Le confinement de Shanghai a fait chuter les ventes de 9,1 % en 2022, tant dans les commerces que sur Internet. Les hôtels et les restaurants de la ville ont enregistré une baisse de revenus d'environ 22 %. Une morosité qui se confirme au niveau national. En 2022, le PIB chinois n'a progressé que de 3 % (chiffre du Bureau des statistiques de Shanghai). La Banque mondiale est un peu plus pessimiste, et compte 2,7 % de croissance. Cela reste bien en dessous des chiffres auxquels s'était habitué Pékin. La deuxième puissance mondiale enregistre sa plus faible croissance depuis des décennies. Et tout porte à croire que 2023 ne connaîtra pas de spectaculaire embellie.
Car la Chine traverse une crise économique. Après 30 ans de croissance, l'immobilier, qui pèse près du quart du PIB chinois, ne se remet pas des secousses qu'il traverse depuis 2021. Le géant chinois dépend de l'immobilier, et l'immobilier est surendetté. À lui seul, Evergrande, leader chinois de l'immobilier, concentre 300 milliards de dollars de dette. Sa chute en 2021 fait trembler le pays et inquiète le monde. L'ex-numéro un espère rembourser ses dettes cette année. Mais les investisseurs étrangers restent prudents.
Des expatriés marqués par la gestion de la crise sanitaire
Les récents chiffres du FMI rassureront-ils les étrangers ? En décembre 2022, l'organisme place la Chine 2e pays pour les investissements directs étrangers (IDE). Avec 3578 milliards de dollars d'IDE reçus en 2021, Pékin arrive juste derrière Washington et ses 4977 milliards de dollars. Mais en incluant Hong Kong, les IDE chinois dépassent ceux des États-Unis (6891 milliards de dollars). Une raison de plus, pour le Parti communiste chinois, d'accélérer sa mainmise sur Hong Kong. Ces chiffres n'empêchent cependant pas la croissance chinoise de patiner.

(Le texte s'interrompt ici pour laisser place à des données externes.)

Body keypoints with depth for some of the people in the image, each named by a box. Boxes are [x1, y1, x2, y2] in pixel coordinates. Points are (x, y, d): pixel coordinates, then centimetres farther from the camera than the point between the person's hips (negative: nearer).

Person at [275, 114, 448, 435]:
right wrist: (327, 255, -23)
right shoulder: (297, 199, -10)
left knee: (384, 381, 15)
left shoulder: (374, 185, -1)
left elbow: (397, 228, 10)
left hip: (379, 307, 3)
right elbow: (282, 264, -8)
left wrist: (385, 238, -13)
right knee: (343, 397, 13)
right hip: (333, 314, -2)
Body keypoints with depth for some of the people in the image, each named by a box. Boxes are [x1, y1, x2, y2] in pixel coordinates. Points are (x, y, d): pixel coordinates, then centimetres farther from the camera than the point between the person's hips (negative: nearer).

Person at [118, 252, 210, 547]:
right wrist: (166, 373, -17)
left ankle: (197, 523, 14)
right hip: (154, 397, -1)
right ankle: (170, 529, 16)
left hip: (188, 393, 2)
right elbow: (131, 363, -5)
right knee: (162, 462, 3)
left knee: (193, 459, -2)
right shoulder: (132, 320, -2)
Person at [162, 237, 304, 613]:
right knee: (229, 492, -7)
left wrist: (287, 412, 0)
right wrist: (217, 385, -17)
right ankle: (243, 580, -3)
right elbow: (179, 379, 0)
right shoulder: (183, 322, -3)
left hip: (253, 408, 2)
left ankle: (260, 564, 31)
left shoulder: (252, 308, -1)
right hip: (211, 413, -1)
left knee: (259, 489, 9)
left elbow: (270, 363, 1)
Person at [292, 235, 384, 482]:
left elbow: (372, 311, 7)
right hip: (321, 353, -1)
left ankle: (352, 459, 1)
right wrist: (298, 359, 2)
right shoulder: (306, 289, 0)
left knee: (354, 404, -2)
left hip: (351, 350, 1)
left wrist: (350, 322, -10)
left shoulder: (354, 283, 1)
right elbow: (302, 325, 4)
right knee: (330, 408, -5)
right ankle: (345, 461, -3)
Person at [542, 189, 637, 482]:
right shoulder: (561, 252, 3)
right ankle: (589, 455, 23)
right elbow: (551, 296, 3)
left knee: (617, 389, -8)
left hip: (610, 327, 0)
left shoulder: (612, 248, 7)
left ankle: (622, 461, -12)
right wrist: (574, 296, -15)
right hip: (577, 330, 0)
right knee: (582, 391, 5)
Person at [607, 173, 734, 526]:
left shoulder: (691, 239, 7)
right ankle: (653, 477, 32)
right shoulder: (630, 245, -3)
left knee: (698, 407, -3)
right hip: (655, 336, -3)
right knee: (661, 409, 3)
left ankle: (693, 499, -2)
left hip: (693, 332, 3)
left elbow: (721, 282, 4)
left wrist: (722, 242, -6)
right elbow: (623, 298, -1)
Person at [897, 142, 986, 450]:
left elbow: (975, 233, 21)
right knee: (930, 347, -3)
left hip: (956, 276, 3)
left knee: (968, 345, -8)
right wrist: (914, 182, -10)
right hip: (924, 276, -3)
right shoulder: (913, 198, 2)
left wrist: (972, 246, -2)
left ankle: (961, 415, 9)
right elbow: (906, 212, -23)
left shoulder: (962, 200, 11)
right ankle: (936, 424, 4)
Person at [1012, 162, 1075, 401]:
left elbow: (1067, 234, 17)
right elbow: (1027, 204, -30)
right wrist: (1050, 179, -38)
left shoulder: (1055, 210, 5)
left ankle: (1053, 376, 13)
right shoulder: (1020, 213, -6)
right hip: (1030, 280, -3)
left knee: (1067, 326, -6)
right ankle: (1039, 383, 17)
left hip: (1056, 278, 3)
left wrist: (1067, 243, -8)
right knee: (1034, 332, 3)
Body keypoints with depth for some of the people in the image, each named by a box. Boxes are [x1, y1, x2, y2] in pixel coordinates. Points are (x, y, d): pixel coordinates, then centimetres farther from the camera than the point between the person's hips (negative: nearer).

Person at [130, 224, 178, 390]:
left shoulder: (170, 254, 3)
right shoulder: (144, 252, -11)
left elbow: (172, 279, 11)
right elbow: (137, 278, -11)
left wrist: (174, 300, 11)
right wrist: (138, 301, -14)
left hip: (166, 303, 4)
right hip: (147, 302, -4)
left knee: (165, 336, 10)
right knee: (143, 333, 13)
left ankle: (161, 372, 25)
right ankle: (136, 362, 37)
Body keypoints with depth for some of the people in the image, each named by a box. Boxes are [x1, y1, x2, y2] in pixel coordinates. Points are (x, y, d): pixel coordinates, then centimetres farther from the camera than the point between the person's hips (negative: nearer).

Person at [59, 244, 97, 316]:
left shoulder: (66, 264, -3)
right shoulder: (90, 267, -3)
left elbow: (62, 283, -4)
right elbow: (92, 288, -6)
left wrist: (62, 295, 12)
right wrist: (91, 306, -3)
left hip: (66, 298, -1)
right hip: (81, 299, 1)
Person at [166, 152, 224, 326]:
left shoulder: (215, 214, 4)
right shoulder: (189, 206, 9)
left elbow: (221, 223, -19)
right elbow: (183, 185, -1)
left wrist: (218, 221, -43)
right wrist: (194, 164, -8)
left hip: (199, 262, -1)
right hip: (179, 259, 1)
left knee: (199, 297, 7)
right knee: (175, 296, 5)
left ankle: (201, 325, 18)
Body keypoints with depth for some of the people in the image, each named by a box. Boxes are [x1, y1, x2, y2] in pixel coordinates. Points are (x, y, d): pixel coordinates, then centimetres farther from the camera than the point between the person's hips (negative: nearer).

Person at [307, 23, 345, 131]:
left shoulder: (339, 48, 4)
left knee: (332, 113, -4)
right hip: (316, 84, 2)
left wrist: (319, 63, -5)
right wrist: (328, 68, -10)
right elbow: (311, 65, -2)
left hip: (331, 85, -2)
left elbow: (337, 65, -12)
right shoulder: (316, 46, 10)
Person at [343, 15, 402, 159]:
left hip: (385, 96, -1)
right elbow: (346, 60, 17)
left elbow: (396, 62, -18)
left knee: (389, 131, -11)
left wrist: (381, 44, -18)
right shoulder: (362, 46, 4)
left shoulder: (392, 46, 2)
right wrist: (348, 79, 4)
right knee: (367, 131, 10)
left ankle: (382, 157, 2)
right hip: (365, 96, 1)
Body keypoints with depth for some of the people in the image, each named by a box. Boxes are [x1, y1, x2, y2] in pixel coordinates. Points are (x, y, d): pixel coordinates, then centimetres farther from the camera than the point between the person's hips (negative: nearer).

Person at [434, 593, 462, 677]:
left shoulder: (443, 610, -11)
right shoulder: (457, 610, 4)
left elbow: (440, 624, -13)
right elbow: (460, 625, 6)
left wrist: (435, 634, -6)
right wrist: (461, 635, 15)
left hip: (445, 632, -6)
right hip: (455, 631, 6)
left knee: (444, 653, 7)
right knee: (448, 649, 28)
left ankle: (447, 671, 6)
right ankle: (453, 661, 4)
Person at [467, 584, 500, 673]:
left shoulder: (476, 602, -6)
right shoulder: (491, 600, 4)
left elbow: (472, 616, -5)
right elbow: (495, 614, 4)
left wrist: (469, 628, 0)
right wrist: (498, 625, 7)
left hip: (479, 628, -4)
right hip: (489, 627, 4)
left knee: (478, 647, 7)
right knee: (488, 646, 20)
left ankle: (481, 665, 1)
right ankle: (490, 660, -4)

Contrairement à l'idée véhiculée, Shanghai reste bien une ville chinoise. Une ville où l'idéologie du parti au pouvoir l'emporte sur l'économique. On a souvent vanté le côté cosmopolite de Shanghai, porte ouverte à une vision plus internationale, et surtout non impactée par les décisions de Pékin. Le confinement a rappelé que Shanghai n'avait pas le droit à un traitement de faveur. Lorsqu'il prend fin le 1er juin 2022, de nombreux expatriés en profitent pour quitter le pays, grossissant encore un peu plus les chiffres des candidats au départ. Ils sont d'autant plus pressés de partir qu'au moins 650 000 habitants restaient toujours confinés.
Les entrepreneurs étrangers restent encore marqués par l'épisode, et plus largement, par la gestion de la crise sanitaire en Chine. Ils craignent de devoir subir de nouveaux arrêts forcés sans solution de repli. Même si Pékin leur rouvre grand les portes, ils ne comptent pas forcément revenir. Les chefs d'entreprises et investisseurs étrangers regardent à deux fois les nouvelles promesses de Pékin. La confiance sera difficile à réinstaller.
Qu'en pensent ceux qui restent ? Certains le font par choix, d'autres, par contrainte. Ils n'ont pas encore trouvé de solution de repli ou espèrent toujours « sauver les meubles ». Ils s'accordent cependant sur une chose : plus rien ne sera comme avant.